On Wed, 22 Jan 2025 at 16:42, Marcin Haba <ganius...@gmail.com> wrote:
>
> On Wed, 22 Jan 2025 at 15:15, Christophe PEREZ via Bacula-users
> <bacula-users@lists.sourceforge.net> wrote:
> >
> > Sorry, but that doesn't answer my question.
> > I want an automated way.
> > I already check the announcements, but it's not a safe way.
> > To be sure not to miss an update, you need an automated way. Since it
> > doesn't seem to me that bacularis takes care of it (other software does
> > it internally, and sends an email to the admin when there is a new
> > version), I have to set it up myself so that I can get it at any time
> > without waiting for it to come to me. Be careful, an announcement is
> > taking the risk of missing it and therefore not processing it.

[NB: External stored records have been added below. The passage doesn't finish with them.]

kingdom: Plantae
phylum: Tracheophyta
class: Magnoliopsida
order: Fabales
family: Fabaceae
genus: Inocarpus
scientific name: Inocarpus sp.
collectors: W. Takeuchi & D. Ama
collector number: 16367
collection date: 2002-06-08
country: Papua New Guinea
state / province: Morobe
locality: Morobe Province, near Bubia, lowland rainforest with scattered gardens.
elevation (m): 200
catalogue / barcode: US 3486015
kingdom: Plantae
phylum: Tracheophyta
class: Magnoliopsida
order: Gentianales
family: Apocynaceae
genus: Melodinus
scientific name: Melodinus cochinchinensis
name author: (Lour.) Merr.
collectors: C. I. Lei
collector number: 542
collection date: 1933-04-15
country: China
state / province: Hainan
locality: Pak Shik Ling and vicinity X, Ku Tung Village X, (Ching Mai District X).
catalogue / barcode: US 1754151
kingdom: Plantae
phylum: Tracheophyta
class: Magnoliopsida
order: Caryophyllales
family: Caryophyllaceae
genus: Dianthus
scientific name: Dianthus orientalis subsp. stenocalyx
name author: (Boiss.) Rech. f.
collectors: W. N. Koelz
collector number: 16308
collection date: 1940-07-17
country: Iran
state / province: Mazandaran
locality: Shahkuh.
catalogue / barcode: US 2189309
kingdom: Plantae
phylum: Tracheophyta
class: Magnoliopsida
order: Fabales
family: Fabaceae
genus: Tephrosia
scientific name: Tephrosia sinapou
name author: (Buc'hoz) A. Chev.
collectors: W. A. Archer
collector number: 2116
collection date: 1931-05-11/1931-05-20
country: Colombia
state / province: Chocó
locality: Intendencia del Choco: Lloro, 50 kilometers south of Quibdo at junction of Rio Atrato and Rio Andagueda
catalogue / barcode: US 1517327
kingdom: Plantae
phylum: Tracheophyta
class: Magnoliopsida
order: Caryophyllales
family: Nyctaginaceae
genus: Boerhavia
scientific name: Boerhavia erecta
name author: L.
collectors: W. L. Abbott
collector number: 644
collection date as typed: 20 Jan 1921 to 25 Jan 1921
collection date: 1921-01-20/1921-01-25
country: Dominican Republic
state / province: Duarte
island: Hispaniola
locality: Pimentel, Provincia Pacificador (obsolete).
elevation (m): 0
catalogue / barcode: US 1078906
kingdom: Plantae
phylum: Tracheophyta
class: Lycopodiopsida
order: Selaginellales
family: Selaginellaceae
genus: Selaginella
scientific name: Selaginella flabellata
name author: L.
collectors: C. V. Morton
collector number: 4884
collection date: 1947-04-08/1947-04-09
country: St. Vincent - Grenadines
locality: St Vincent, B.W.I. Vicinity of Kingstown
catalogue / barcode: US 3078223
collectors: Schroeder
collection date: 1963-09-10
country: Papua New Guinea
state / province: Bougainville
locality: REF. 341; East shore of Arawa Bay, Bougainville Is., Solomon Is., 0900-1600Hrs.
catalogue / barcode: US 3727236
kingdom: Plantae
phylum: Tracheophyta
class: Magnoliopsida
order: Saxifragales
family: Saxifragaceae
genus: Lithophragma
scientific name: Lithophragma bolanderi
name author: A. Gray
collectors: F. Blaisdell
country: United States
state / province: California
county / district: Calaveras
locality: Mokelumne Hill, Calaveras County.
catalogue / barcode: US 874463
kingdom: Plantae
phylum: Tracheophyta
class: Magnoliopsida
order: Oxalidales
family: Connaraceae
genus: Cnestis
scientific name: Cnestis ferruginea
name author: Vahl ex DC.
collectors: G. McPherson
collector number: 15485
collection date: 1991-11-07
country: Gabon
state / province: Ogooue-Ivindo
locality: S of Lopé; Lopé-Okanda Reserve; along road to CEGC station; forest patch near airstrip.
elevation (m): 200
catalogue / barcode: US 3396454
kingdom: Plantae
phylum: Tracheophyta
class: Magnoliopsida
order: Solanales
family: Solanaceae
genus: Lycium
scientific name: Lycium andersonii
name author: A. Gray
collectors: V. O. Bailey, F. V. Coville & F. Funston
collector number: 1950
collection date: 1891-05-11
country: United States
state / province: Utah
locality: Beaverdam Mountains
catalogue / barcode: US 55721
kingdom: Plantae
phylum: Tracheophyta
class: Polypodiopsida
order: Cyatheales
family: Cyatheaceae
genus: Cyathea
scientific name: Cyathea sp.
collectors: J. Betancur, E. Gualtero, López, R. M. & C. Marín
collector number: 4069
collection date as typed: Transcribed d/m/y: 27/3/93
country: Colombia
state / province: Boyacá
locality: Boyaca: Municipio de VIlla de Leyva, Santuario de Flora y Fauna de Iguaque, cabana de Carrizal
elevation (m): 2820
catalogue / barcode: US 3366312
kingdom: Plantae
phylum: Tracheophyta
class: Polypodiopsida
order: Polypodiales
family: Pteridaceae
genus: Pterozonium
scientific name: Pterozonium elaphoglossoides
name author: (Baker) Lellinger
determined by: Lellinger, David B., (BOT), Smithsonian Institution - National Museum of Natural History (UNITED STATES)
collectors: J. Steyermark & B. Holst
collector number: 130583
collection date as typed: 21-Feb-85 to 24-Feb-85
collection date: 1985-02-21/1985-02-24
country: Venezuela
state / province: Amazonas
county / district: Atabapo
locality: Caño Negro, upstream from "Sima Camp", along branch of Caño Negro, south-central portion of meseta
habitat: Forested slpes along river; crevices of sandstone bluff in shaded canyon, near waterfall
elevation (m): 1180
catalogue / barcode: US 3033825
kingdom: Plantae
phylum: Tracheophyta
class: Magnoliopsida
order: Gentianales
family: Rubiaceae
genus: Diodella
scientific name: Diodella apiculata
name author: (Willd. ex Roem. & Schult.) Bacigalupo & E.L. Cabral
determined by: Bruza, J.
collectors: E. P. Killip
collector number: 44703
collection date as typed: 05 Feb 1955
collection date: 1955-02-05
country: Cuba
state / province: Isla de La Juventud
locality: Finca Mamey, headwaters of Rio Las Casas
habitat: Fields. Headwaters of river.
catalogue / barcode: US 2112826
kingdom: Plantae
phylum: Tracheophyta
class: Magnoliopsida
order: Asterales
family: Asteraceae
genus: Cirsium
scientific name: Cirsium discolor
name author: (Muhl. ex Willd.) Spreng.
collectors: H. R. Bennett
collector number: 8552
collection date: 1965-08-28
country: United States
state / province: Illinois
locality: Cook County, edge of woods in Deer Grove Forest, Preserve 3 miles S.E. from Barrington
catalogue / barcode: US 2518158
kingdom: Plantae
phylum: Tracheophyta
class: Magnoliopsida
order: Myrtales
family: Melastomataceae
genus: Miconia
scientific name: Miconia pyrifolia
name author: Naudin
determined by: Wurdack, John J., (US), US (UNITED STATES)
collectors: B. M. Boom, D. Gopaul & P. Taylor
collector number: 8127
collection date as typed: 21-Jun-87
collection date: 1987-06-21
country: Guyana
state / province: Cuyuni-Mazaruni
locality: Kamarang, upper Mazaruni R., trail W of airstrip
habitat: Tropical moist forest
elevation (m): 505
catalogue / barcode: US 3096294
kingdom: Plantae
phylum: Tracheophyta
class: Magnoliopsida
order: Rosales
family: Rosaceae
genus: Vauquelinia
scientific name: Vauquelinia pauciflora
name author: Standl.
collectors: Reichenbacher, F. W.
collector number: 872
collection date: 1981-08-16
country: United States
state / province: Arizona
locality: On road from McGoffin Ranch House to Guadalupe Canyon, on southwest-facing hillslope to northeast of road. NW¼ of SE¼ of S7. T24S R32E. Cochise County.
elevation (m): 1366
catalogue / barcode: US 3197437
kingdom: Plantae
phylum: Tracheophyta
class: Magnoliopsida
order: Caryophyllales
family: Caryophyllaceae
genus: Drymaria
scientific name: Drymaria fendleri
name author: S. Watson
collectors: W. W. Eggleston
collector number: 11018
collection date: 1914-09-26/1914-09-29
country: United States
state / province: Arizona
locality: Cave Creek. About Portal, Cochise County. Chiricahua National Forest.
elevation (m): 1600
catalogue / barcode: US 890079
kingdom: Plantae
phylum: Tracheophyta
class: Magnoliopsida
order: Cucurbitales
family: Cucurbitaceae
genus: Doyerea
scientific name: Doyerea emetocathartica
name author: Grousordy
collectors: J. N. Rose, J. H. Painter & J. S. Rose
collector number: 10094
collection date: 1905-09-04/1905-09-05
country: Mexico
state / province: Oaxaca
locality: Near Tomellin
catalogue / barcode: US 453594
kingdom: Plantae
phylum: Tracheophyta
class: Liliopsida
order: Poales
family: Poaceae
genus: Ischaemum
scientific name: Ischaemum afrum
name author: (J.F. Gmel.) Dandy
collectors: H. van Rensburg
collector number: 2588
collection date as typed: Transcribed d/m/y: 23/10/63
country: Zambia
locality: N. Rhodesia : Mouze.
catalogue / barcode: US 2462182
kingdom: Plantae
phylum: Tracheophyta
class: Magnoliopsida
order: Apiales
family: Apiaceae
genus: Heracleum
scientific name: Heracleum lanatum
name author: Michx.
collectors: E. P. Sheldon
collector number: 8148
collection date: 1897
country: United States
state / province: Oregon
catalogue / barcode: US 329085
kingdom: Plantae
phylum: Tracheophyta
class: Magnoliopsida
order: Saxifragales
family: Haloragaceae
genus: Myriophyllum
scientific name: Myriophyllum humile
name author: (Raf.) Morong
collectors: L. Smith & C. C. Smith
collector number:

It's not
> > at all functional.
> > So I ask, where can I find this reliable information, permanently?
> > For now, I do:
> > wget -q -O- https://bacularis.com | grep -o ">New release
> > Bacularis[^<]*" | head -n1 | awk '{print $4}'
> > But this is not ideal, because if the HTML page changes (and it
> > inevitably will), I will have to correct the parsing, whereas if a JSON
> > page returned the version, regardless of the site's changes, we could
> > rely on this page to know the latest version.

Hello Christophe,

OK, I have something much better:

wget -q -O- https://api.github.com/repos/bacularis/bacularis-app/releases/latest
|  jq -r '.tag_name'

This is the GitHub API that returns JSON. In this example above I used
jq command-line JSON parser. It will always show the latest version.